Seila menoleh kearah Sinta. Sinta memakai baju Suster untuk bisa masuk ke kamar Seila.
”Sinta? Kamu”
”Huuus” Sinta menyuruh Seila diam, ia menempelkan jari telunjuknya di bibir.
”Ayo ikut aku. Kita pergi dari sini”
”Kamu percaya sama aku ’kan?”
”Iya. Aku Percaya. Makannya sekarang ayo kita pergi dari sini”

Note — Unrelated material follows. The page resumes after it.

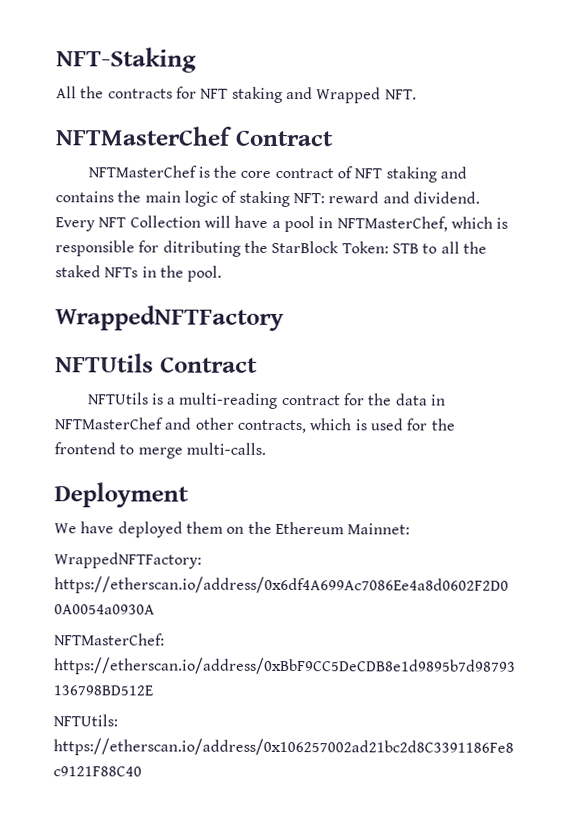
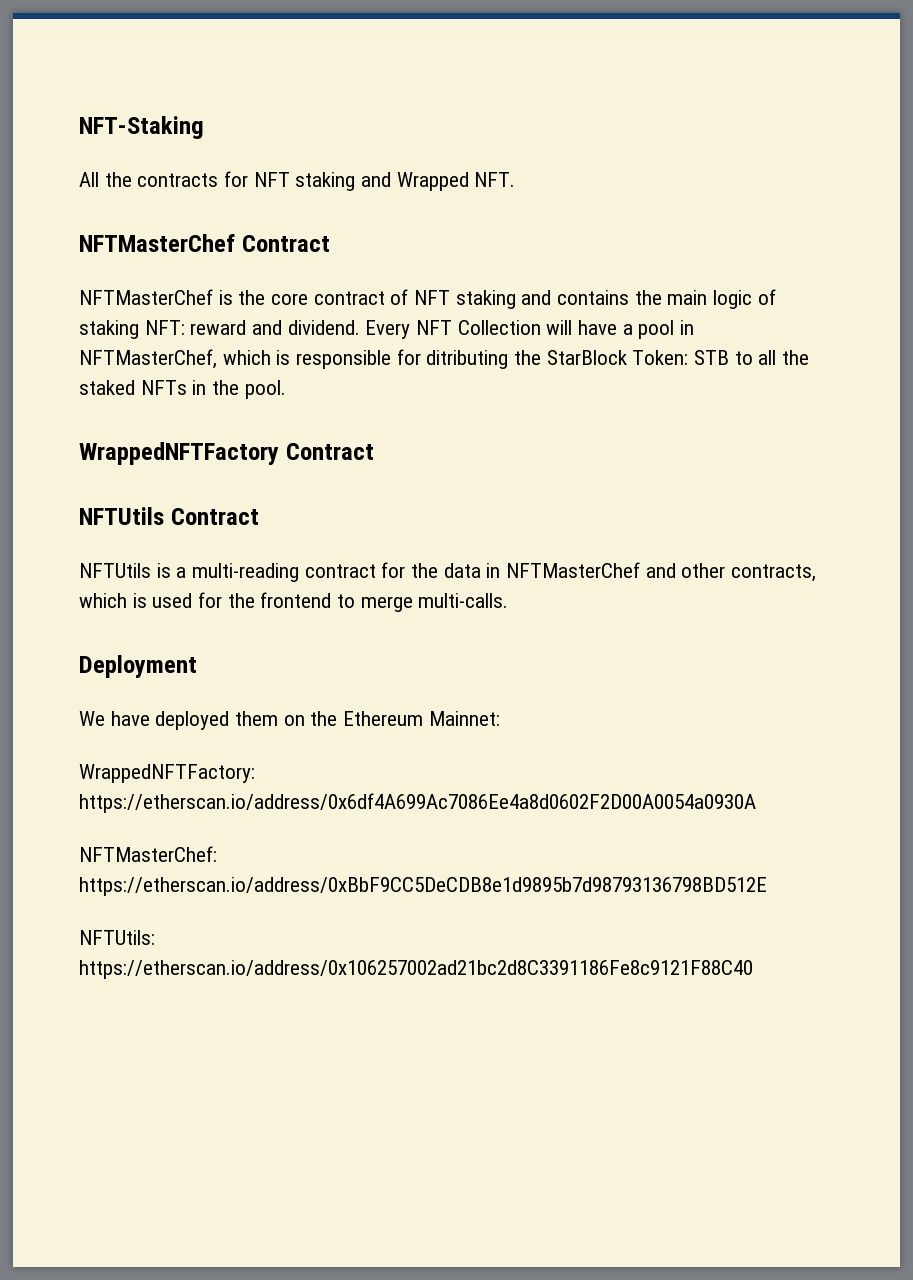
(284, 318) none -> [285,443,374,460] Contract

Tanpa ba bi bu Seila dan Sinta pergi dari kamar bercat putih kelabu itu.

***
Reno membuka dasinya dengan malas, sambil masuk ke rumah gedongnya. Entah kemana dia harus mencari Seila yang kabur dari RSJ. Namun matanya terbelalak, isi rumahnya seperti kapal pecah. Di sudut ruangan terlihat seorang wanita menangis.
”Seila? Kenapa kamu ada di sini?” Reno heran.
” Kenapa? Kamu tidak menyangka’kan?” lawan Seila.
”Apa maksudmu. Sayang?” Tanya Reno. Ia segera merogoh celananya mengambil handponnya.
”Kenapa? Kamu pasti mau menelpon psikiater itu? Atau wanita itu?”
Reno makin panik, hal yang paling ia takutkan kini terbuka sudah.
”Tenang dulu, sayang. Wanita mana maksud kamu?”
Seila bangkit dengan mata yang seperti ingin keluar saja. Emosinya kini membuncah, kuat.
”Mas, kalau memang sudah bosan sama aku bilang, kalau mau, kita cerai saja?” Seila naik pitam.
”Aku tahu semuanya, mas. Mas kenapa kau begitu tega? Kau tega melakukan hal ini padaku” Seila berdiri tegak. Matanya tidak lagi setajam tadi. Tiba-tiba dia jatuh ke lantai.
Dari arah belakangnya, seorang wanita merangkulnya.
”Sinta?”
”Aku tahu, pasti bakal begini. Makannya aku sudah memberi dia minuman tadi yang dicampur dengan obat penenang” Jawab Sinta.
”Kamu ...yang?”
”Iya. Aku yang membawa kabur Seila. Aku tahu semua rencana busukmu, Ren. Tak disangka, kamu begitu tamak dan picik”
Dari luar terdengar suara alarm polisi. Tak lama kemudian lelaki berseragam coklat-coklat masuk dan membawa Reno yang masih berdiri dengan lemahnya.